- Excerpted passage -

PET in HIV Study
Research type
Research Study
Full title
PET imaging individuals living with HIV: a [11C] PBR28 PET-CT study
IRAS ID
193628
Contact name
Alan Winston
Contact email
Duration of Study in the UK
0 years, 9 months, 1 days
Research summary
Research Summary
This study plans to investigate if there is a relationship between detailed brain tests and the level of the HIV latent reservoir (these are areas were HIV can lie hidden, sleeping within cells in places such as the brain, gut and lymphatic system). We will use a brain scan called PET-CT (Positron Emission Tomography-Computed Tomography) to detect subtle changes not usually picked up by routine MRI scans. We will see how this relates to measures of the HIV reservoir in blood.
Summary of Results
Background:
Despite antiretroviral therapy (ART), persistent immune activation is described in people-with-HIV (PWH), possibly related to the latent HIV reservoir.
Using translocator protein (TSPO) PET brain imaging, neuroinflammation has been reported in PWH on ART. Early ART initiation is associated with reduced markers of inflammation.
We hypothesised that neuroinflammation, measured using TSPO [11C]PBR28, would be lower in PWH who initiated ART during acute (aPWH) versus chronic HIV infection (cPWH).
Consensus on the optimal reference region in TSPO studies has not been established, hence we investigated [11C]PBR28 binding in PWH normalised to reference regions previously used in TSPO studies.Method:
Twenty TSPO high-affinity binders, neurologically asymptomatic PWH on virologically suppressive ART (9 aPWH, 11 cPWH) and 15 control participants underwent [11C]PBR28 PET scanning.
Using a two-tissue compartmental model, distribution volume ratios (DVR) were calculated using the reference regions: cortical grey matter, total grey matter, cerebellum, cerebellar grey matter and cerebral white matter, at 20 pre-defined regions of interest (ROIs).
Differences in DVRs were compared between the groups using Kruskall-Wallis and Mann-Whitney U-tests.Result:
All PWH were male with median age 40 and 45 years in the aPWH and cPWH, respectively, while 4/15 control participants were female and median age was 26 years.

- Activity -
Copy out the entire PET in HIV study entry above word for word, with no changes.

- Source information -

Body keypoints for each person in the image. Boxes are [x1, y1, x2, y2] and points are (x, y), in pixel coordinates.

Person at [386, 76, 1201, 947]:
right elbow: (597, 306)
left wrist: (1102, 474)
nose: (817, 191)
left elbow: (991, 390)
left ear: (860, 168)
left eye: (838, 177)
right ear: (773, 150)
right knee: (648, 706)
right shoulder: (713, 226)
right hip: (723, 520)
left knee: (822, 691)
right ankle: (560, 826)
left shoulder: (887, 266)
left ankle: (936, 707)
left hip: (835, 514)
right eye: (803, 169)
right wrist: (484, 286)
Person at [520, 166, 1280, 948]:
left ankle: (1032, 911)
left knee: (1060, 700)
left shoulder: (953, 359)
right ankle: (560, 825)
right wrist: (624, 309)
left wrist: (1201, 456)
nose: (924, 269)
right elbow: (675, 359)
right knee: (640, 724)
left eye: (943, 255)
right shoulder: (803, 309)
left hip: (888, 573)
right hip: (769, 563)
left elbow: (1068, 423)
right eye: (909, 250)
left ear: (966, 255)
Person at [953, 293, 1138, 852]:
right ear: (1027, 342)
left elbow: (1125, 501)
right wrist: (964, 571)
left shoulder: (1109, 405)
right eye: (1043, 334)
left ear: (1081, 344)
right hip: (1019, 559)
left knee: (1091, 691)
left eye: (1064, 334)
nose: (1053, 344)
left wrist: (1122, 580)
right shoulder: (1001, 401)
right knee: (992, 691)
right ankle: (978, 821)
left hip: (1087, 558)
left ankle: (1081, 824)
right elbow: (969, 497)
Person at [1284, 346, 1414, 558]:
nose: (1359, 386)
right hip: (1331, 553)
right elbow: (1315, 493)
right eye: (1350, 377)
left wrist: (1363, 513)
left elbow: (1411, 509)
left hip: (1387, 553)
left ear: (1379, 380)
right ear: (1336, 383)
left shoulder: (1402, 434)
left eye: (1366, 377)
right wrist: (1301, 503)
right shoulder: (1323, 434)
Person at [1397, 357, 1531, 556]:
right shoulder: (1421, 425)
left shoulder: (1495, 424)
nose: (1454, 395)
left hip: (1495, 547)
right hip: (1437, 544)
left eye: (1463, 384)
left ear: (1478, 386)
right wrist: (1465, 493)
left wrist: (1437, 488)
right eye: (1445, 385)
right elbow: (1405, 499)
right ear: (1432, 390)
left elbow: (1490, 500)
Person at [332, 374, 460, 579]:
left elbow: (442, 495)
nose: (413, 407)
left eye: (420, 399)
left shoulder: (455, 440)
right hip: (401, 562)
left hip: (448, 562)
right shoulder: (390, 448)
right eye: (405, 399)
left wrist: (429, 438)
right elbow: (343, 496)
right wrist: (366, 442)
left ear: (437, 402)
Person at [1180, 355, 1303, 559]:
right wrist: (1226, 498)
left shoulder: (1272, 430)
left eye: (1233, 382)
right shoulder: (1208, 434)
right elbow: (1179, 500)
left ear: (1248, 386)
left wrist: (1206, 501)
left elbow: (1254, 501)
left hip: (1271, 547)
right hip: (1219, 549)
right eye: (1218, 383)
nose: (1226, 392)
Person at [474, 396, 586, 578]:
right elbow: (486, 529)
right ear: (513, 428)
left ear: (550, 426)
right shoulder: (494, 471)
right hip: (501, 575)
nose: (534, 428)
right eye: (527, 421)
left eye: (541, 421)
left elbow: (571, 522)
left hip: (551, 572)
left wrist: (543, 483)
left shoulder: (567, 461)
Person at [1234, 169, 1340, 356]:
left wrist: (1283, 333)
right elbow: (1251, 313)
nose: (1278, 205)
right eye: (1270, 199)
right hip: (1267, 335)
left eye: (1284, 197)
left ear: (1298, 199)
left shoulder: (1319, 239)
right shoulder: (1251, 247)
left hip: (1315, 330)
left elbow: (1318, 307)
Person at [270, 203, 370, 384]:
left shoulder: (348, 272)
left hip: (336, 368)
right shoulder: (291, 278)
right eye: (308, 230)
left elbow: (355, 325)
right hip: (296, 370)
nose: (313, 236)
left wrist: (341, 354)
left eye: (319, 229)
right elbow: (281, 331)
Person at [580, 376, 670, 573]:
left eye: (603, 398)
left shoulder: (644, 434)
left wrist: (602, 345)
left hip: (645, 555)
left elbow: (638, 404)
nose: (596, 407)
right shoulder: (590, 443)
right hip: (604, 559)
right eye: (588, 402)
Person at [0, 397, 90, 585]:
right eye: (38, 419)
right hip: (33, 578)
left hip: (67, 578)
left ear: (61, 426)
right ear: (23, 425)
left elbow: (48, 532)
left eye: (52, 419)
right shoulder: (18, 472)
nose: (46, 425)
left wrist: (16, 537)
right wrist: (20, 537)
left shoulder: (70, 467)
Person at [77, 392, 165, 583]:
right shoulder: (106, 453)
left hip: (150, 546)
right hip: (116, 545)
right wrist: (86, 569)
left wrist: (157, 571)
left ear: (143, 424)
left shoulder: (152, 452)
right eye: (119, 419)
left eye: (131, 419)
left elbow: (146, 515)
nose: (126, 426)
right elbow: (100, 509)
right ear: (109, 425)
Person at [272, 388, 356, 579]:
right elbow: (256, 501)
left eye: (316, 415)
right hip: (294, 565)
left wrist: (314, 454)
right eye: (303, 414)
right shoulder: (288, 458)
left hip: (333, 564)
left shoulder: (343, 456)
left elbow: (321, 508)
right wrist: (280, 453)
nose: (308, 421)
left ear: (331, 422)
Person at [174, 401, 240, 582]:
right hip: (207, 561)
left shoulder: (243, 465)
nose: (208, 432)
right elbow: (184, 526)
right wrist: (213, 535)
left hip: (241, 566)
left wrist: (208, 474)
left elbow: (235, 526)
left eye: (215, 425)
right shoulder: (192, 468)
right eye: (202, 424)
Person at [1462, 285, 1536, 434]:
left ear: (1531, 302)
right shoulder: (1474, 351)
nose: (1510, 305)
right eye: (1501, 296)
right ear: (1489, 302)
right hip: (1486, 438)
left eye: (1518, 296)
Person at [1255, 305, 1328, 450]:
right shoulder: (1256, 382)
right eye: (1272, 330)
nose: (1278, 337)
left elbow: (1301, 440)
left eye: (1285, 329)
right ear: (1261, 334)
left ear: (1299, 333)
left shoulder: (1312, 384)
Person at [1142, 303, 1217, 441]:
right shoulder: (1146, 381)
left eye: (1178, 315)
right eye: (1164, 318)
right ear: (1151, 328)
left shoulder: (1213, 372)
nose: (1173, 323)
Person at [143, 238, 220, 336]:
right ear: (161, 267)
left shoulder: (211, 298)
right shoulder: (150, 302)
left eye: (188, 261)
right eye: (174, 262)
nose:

- Your response -
PET in HIV Study
Research type
Research Study
Full title
PET imaging individuals living with HIV: a [11C] PBR28 PET-CT study
IRAS ID
193628
Contact name
Alan Winston
Contact email
Duration of Study in the UK
0 years, 9 months, 1 days
Research summary
Research Summary
This study plans to investigate if there is a relationship between detailed brain tests and the level of the HIV latent reservoir (these are areas were HIV can lie hidden, sleeping within cells in places such as the brain, gut and lymphatic system). We will use a brain scan called PET-CT (Positron Emission Tomography-Computed Tomography) to detect subtle changes not usually picked up by routine MRI scans. We will see how this relates to measures of the HIV reservoir in blood.
Summary of Results
Background:
Despite antiretroviral therapy (ART), persistent immune activation is described in people-with-HIV (PWH), possibly related to the latent HIV reservoir.
Using translocator protein (TSPO) PET brain imaging, neuroinflammation has been reported in PWH on ART. Early ART initiation is associated with reduced markers of inflammation.
We hypothesised that neuroinflammation, measured using TSPO [11C]PBR28, would be lower in PWH who initiated ART during acute (aPWH) versus chronic HIV infection (cPWH).
Consensus on the optimal reference region in TSPO studies has not been established, hence we investigated [11C]PBR28 binding in PWH normalised to reference regions previously used in TSPO studies.Method:
Twenty TSPO high-affinity binders, neurologically asymptomatic PWH on virologically suppressive ART (9 aPWH, 11 cPWH) and 15 control participants underwent [11C]PBR28 PET scanning.
Using a two-tissue compartmental model, distribution volume ratios (DVR) were calculated using the reference regions: cortical grey matter, total grey matter, cerebellum, cerebellar grey matter and cerebral white matter, at 20 pre-defined regions of interest (ROIs).
Differences in DVRs were compared between the groups using Kruskall-Wallis and Mann-Whitney U-tests.Result:
All PWH were male with median age 40 and 45 years in the aPWH and cPWH, respectively, while 4/15 control participants were female and median age was 26 years.